Gwen Stefani Reflects On Harajuku Era: “My God, I’m Japanese”
One of the many pop stars who has been retroactively criticized for cultural appropriation is Gwen Stefani, who heavily incorporated Japanese culture into both her music and merch in the 2000s. During the promotional campaign for Stefani’s 2004 solo album Love. Angel. Music. Baby., she was often accompanied by Japanese backup dancers called the Harajuku Girls, and the tour supporting the album was called the Harajuku Lovers Tour. In 2008, she launched her Harajuku Lovers perfume line. In hindsight, the whole thing didn’t sit well with some observers, including a journalist with Allure who asked Stefani about it during a recent interview.
In a story about Stefani’s new GXVE Beauty line, Allure’s Jesa Marie Calaor explained that she’d felt seen by the Harajuku perfume as a Filipina American teen, citing it as a rare appearance of Asian culture in the American mainstream, but that as an adult she’d reexamined the product and been disturbed by a white woman leveraging Asian culture for profit.

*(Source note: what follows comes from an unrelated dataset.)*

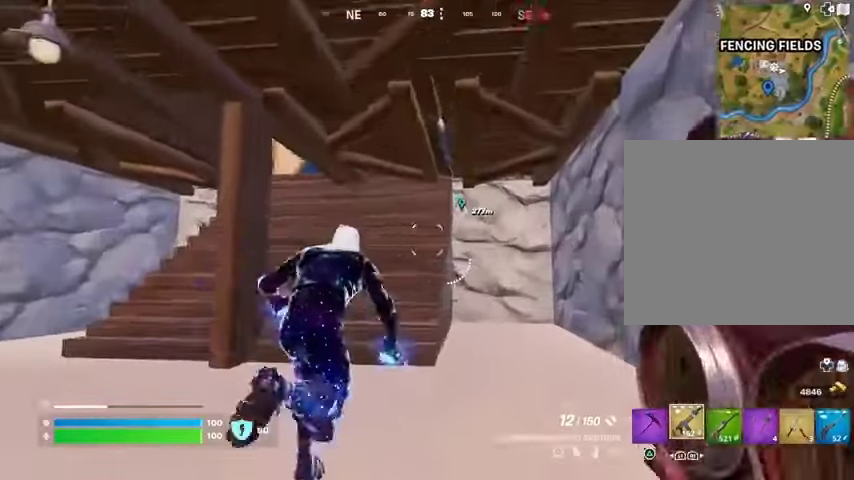
{"buttons": [], "left_stick": "center", "right_stick": "center", "events": [[100, "left_stick", "up"], [300, "left_stick", "center"]]}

Calaor concluded her interview by asking Stefani what she’d learned from the Harajuku Lovers backlash. Stefani responded by repeating a story she’s previously shared about how her father’s job at Yamaha exposed her to Japanese culture as a child. The story led up to Stefani, a self-described Italian American “mutt,” declaring, upon visiting Japan herself years later, “My God, I’m Japanese and I didn’t know it” — a phrasing that, regardless of your stance on how culture should be wielded, comes off quite clumsy in context.
Here’s the relevant excerpt from the story:
“That was my Japanese influence and that was a culture that was so rich with tradition, yet so futuristic [with] so much attention to art and detail and discipline and it was fascinating to me,” she said, explaining how her father (who is Italian American) would return with stories of street performers cosplaying as Elvis and stylish women with colorful hair. Then, as an adult, she was able to travel to Harajuku to see them herself. “I said, ‘My God, I’m Japanese and I didn’t know it.'” As those words seemed to hang in the air between us, she continued, “I am, you know.” She then explained that there is “innocence” to her relationship with Japanese culture, referring to herself as a “super fan.”
“If [people are] going to criticize me for being a fan of something beautiful and sharing that, then I just think that doesn’t feel right,” she told me. “I think it was a beautiful time of creativity… a time of the ping-pong match between Harajuku culture and American culture.” She elaborated further: “[It] should be okay to be inspired by other cultures because if we’re not allowed then that’s dividing people, right?”